If vampires feeding on human beings doesn't sound like anything new, that's because it's not. When Dublin writer Bram Stoker wrote Dracula, he was writing in the aftermath of a feeding frenzy--An Gorta Mór--the Irish famine, when the landed gentry feasted on the produce of a starving people.

The Twilight movie might seem remote from Stoker's Victorian era literature, but vampire mythology has become so rich that the social critique motives of Stoker are alive and well in today's reworkings.

The first human being to be eaten by vampires in the first Twilight movieis a whiskey-swigging "Irish guy" wearing a "Kiss Me I'm..." t-shirt with a big four leaf clover on it. Vampires--Victoria and James primarily--swoop down on the defenseless man, taunt him like superior beings toying with prey, and then murder and eat him. Victoria is later seen wearing the shamrock tee as a trophy of the kill.

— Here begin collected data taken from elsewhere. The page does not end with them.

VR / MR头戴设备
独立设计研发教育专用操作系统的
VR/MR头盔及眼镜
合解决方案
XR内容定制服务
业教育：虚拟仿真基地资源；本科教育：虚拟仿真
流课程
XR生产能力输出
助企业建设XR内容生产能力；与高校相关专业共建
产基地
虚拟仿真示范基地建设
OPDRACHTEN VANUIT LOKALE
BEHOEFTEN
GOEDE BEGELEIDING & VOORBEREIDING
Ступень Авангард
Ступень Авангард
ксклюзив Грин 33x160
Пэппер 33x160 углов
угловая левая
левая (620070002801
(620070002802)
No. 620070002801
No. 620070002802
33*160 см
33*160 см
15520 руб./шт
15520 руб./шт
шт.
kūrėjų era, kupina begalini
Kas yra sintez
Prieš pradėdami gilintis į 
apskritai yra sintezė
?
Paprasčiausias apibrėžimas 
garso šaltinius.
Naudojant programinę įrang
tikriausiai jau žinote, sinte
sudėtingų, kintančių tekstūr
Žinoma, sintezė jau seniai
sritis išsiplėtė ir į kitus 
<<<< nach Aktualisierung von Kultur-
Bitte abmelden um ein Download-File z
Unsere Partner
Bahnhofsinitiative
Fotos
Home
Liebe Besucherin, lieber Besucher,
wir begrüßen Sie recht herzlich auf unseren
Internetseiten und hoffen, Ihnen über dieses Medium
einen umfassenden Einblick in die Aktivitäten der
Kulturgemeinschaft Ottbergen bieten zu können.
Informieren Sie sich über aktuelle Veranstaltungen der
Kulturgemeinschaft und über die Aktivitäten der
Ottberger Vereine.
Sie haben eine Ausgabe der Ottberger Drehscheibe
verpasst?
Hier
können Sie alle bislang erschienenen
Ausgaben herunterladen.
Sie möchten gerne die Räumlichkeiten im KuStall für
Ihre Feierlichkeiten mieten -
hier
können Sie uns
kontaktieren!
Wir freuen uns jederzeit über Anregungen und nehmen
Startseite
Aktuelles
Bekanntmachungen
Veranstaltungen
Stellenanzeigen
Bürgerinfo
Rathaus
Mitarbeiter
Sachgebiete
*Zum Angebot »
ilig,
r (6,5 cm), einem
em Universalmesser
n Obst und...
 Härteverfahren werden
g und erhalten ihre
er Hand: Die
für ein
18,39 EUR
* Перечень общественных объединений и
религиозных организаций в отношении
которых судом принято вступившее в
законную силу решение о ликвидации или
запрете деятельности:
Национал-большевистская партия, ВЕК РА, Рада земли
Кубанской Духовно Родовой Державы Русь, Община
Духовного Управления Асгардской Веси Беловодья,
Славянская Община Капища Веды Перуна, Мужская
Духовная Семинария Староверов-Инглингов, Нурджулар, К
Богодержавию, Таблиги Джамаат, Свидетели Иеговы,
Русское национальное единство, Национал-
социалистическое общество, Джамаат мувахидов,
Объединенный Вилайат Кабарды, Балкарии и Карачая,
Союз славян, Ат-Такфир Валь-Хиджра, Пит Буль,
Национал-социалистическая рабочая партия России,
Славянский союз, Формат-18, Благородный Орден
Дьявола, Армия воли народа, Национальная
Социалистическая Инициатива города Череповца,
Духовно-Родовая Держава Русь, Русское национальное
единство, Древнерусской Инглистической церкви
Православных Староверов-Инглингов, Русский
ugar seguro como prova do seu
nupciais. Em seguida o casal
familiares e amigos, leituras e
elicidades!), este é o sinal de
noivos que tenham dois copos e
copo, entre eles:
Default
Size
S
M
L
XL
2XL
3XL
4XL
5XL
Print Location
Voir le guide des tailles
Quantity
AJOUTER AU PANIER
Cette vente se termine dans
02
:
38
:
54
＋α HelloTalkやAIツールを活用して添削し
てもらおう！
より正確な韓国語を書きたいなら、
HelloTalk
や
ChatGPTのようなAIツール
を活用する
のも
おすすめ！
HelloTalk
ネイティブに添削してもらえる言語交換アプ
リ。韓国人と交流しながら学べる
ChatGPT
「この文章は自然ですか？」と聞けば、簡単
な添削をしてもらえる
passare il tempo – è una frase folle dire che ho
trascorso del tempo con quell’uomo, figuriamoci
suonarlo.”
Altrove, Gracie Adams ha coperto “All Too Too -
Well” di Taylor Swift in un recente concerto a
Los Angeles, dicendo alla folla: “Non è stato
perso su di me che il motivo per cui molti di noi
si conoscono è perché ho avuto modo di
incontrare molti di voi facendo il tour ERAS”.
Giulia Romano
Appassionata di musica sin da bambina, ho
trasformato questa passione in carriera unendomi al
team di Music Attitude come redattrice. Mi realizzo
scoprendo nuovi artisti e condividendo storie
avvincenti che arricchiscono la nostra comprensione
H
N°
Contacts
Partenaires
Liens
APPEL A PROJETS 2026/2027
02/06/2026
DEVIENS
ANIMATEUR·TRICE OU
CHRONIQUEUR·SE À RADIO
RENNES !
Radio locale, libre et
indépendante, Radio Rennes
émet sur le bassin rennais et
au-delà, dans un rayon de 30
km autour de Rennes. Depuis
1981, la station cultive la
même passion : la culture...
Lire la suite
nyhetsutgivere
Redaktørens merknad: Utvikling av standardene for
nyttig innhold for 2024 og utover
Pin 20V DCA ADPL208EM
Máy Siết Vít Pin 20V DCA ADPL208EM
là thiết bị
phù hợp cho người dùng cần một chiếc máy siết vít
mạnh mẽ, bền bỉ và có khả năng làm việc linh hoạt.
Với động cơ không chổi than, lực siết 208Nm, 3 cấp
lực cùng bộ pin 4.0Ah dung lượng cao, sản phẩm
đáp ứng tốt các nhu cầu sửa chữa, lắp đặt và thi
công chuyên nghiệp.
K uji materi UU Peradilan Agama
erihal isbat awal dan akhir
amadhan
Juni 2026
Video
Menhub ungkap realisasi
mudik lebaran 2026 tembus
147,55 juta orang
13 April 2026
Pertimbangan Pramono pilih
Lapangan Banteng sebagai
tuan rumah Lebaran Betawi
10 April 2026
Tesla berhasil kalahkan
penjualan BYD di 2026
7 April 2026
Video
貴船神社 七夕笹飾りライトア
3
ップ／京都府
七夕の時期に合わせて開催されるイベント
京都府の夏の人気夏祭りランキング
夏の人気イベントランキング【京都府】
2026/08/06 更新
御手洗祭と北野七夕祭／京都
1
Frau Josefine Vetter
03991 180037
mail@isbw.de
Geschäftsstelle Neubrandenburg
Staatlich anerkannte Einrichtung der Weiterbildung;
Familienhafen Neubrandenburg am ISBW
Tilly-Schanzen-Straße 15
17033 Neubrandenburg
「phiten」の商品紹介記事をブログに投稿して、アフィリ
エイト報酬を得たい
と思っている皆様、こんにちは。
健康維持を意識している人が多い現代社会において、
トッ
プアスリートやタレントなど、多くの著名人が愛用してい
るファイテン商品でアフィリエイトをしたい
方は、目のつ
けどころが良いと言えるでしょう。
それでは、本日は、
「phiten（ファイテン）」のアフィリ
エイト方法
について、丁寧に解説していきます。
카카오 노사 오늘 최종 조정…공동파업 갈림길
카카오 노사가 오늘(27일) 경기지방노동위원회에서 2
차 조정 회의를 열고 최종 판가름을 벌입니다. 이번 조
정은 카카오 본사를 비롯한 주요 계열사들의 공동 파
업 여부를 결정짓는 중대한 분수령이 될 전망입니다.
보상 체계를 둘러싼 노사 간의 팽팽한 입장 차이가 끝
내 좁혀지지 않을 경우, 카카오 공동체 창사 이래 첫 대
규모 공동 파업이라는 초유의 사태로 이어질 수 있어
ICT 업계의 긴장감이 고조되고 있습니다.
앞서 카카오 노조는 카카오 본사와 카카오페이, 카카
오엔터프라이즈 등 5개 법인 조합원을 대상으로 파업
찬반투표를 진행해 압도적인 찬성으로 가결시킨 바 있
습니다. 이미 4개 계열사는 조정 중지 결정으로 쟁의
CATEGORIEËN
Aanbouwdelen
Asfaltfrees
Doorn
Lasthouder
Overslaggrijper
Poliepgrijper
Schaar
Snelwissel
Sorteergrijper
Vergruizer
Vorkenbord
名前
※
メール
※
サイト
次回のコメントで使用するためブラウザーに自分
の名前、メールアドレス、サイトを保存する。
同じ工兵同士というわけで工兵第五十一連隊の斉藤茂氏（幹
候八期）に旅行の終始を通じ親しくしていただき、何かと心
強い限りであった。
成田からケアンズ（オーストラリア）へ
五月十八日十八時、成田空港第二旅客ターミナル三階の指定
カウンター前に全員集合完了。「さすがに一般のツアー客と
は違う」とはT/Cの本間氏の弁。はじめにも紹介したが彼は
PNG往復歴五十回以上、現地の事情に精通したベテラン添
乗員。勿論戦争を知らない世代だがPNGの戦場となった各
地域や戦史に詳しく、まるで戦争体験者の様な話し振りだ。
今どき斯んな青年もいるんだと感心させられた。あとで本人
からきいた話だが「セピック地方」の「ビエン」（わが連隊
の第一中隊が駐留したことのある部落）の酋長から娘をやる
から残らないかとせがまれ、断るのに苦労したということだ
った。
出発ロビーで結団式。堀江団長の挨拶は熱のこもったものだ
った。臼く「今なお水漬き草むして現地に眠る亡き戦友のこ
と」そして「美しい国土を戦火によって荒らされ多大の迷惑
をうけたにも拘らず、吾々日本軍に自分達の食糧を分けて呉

The first half of this teenage romance horror movie spells out the vampire and werewolf mythology used by the Twilight franchise. The second half devolves into a cliché battle between hero and villain for the safety of the defenseless human female who will so love the vampire as to redeem the bloood-sucker by submitting her humanity to his capricious vegetarianism version of vampirism. It's not so different from Stoker's work, which had a metaphorical dimension understood on some social satire level to the producers of the first Twilight movie I was roped into watching last night.

Bram Stoker conceived vampires as stand-ins for the landlords that collected food from Irish people as rent during famine times. The vampire's immortality, super powers and suave are all metaphor for the omnipotence that a little administrator holed away in his mansion can have when yielding money and status to bolster his mere human frame against the hordes of human livestock he keeps on his fields to toil and provide income. The great man in the big house profiting on rents pulled from famine victims was ripe to be remade into the vampire of Stoker's imagination. That satire has not been lost in the modern retellings.

Vampirism or exploitation was resisted by what the landlord poet Edmund Spenser called the wylde Irish wolves. Native resistance to foreign exploitation was defamed by the greatest poets of the administration as being uncivil and primitive. The vampire is a somewhat solitary reptilian creature, ruling over human sheep. Only the proud among the human animals stand up to the vampire, and so are perceived as being descended from ferocious pack animals. Or so it is told in Twilight.

Twilight's werewolves are not the Irish rebels of Edmund Spenser's nightmares, but members of a reworked indigenous northwest American tribe called the Quileute. In Twilight, these wolf-people have come to a truce with the animal-meat eating vampires, including the Coen family and the high school aged son, who is the hero of this mythological tale on TV.

Our hero promises despite the psychotic impulse otherwise not to drink blood and not to eat people anymore.

The aristocratic quality of these bi-pedal leaches is explained by Robert Pattinson who plays the hero vampire when he stands in the sun to show us something to illustrate how much more special vampires are than human beings. Like a movie star in papparazzi flashes, or like a princess bejewelled, Robert Pattinson as vampire reveals himself to our human damsel. He stands in the sun despite the diktat against it, and shows her that his skin is not mere human skin, but diamond-skin!? In the sun-light the vampire we are told shines bright like a fallen angel each skin cell glistening with the immortal permanence of diamonds.

In Twilight, the vampire's immortality and splendid beauty is materialized in the symbol of wealth, the diamond, resplendent like a fallen angel of enormous intoxicating power and alluring privilege.

The movie sells the redeemed vampire as a kind of animal-only environmentalist that although chomping at the bit to murder people and take their livelihoods, are really hot and can do cool stuff like gods.

The damsel in distress is the human high school outcast--the deep thinker--the one maybe capable of seeing things from a higher perspective than the others in school. It's she who falls in love with the aristocratic vampire, for it is this murder-lusting hero to whom she would offer her very humanity. She is in fact eager to betray her humanity and get bitten by the vampire so that she can become another parasite.